CHARACTERIZATION OF MUTATIONS IN MYCOBACTERIUM-SMEGMATIS INVOLVED IN RESISTANCE TO FLUOROQUINOLONES

Fluoroquinolone-resistant mutants of Mycobacterium smegmatis have been obtained in vitro by using ofloxacin as a selecting agent. Two types of mutants were identified according to their quinolone resistance patterns. Type 1 shelved a low level of resistance to ofloxacin (MIC of 8 mu g/ml), whereas a high level of resistance to this drug (MICs of 32 to 64 mu g/ml) characterized type 2. By using two oligonucleotide primers homologous to DNA sequences flanking the quinolone resistance-determining region (QRDR) in the gyrA gene of Escherichia coli and Staphylococcus aureus, a 150-bp DNA fragment was obtained by PCR amplification from total DNA of two wild type and five mutant strains of M. smegmatis.

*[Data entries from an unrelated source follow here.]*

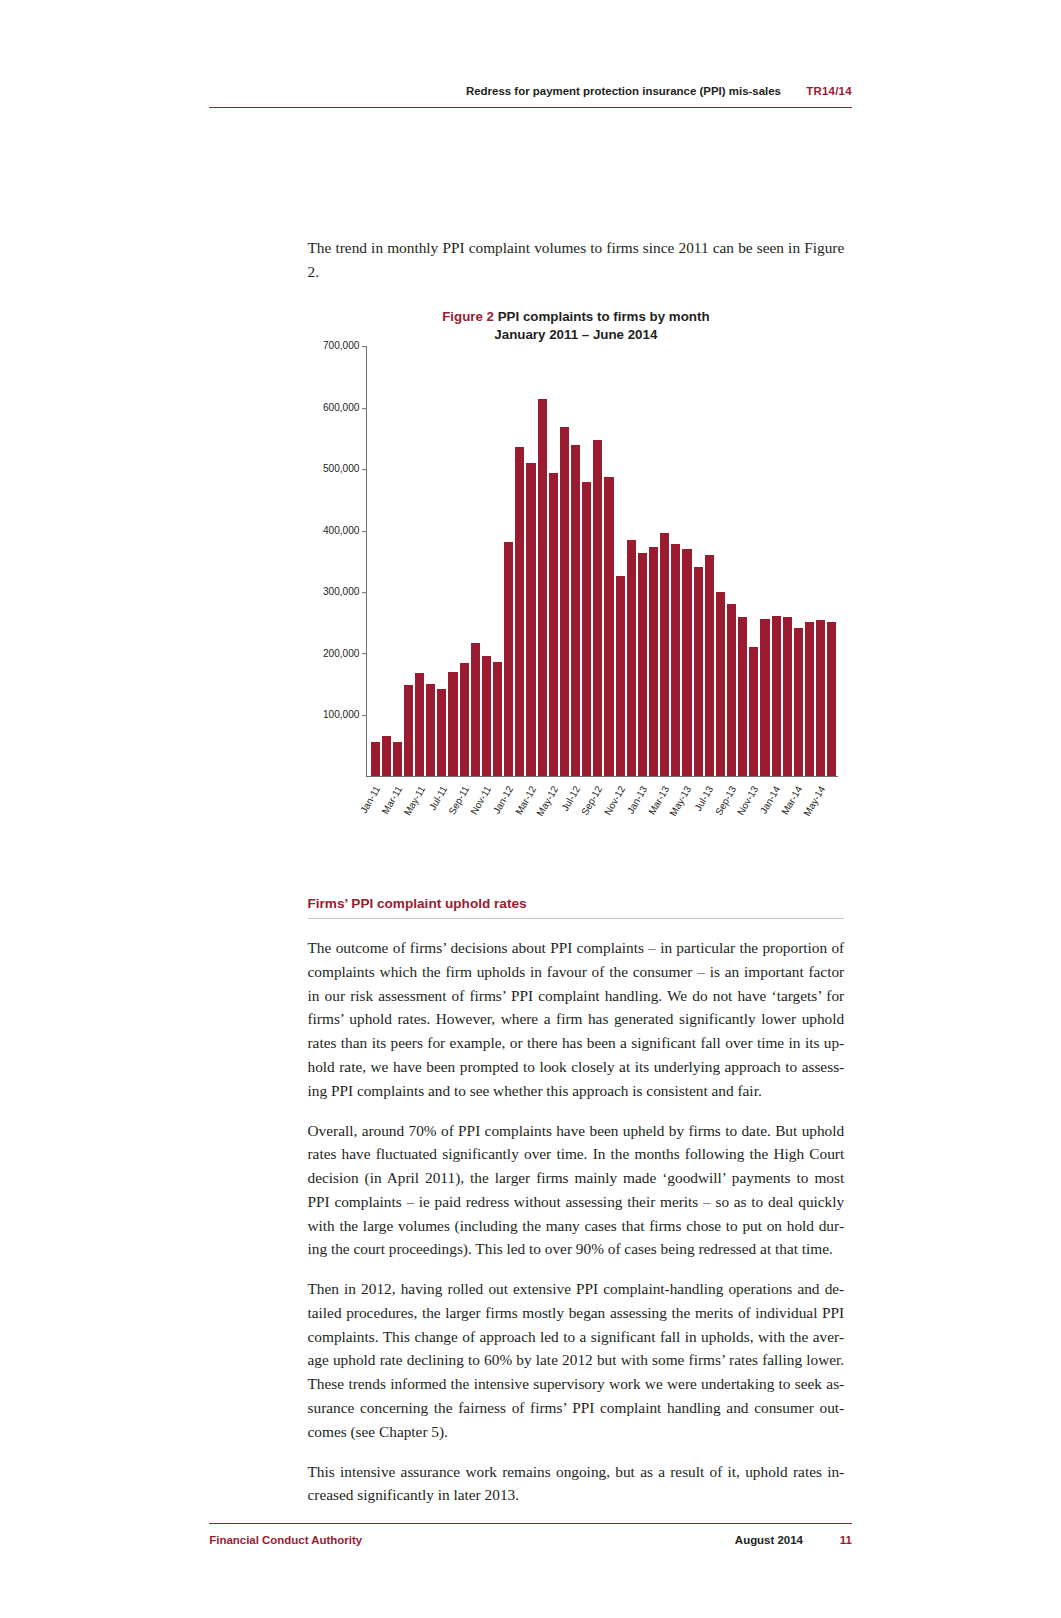Redress for payment protection insurance (PPI) mis-sales TR14/14
The trend in monthly PPI complaint volumes to firms since 2011 can be seen in Figure 2.
Figure 2 PPI complaints to firms by month
January 2011 – June 2014
700,000
600,000
500,000
400,000
300,000
200,000
100,000
Jan-11
Mar-11
May-11
Jul-11
Sep-11
Nov-11
Jan-12
Mar-12
May-12
Jul-12
Sep-12
Nov-12
Jan-13
Mar-13
May-13
Jul-13
Sep-13
Nov-13
Jan-14
Mar-14
May-14
Firms’ PPI complaint uphold rates
The outcome of firms’ decisions about PPI complaints – in particular the proportion of complaints which the firm upholds in favour of the consumer – is an important factor in our risk assessment of firms’ PPI complaint handling. We do not have ‘targets’ for firms’ uphold rates. However, where a firm has generated significantly lower uphold rates than its peers for example, or there has been a significant fall over time in its uphold rate, we have been prompted to look closely at its underlying approach to assessing PPI complaints and to see whether this approach is consistent and fair.
Overall, around 70% of PPI complaints have been upheld by firms to date. But uphold rates have fluctuated significantly over time. In the months following the High Court decision (in April 2011), the larger firms mainly made ‘goodwill’ payments to most PPI complaints – ie paid redress without assessing their merits – so as to deal quickly with the large volumes (including the many cases that firms chose to put on hold during the court proceedings). This led to over 90% of cases being redressed at that time.
Then in 2012, having rolled out extensive PPI complaint-handling operations and detailed procedures, the larger firms mostly began assessing the merits of individual PPI complaints. This change of approach led to a significant fall in upholds, with the average uphold rate declining to 60% by late 2012 but with some firms’ rates falling lower. These trends informed the intensive supervisory work we were undertaking to seek assurance concerning the fairness of firms’ PPI complaint handling and consumer outcomes (see Chapter 5).
This intensive assurance work remains ongoing, but as a result of it, uphold rates increased significantly in later 2013.
Financial Conduct Authority August 2014 11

The nucleotide sequences of the amplified fragments were determined. The deduced amino acid sequence from the wild-type strains showed ca. 79% similarity with the QRDR in the gyrase A subunit from other gram-positive and gram-negative bacteria. The DNA sequences obtained from the fluoroquinolone-resistant mutants of M. smegmatis exhibited nucleotide modifications compared with the wild-type QRDR. The QRDR from type 1 mutants had a C-T or an A-G transition leading to a change from Ala-83 to Val or Asp-87 to Gly, respectively. The QRDR from type 2 mutants had a Val-83 mutation or both Val-83 and Gly-87 mutations detected in the type 1 mutants. These results suggest that point mutations in the QRDR of the mycobacterial gyrA gene are responsible for acquired quinolone resistance in M. smegmatis.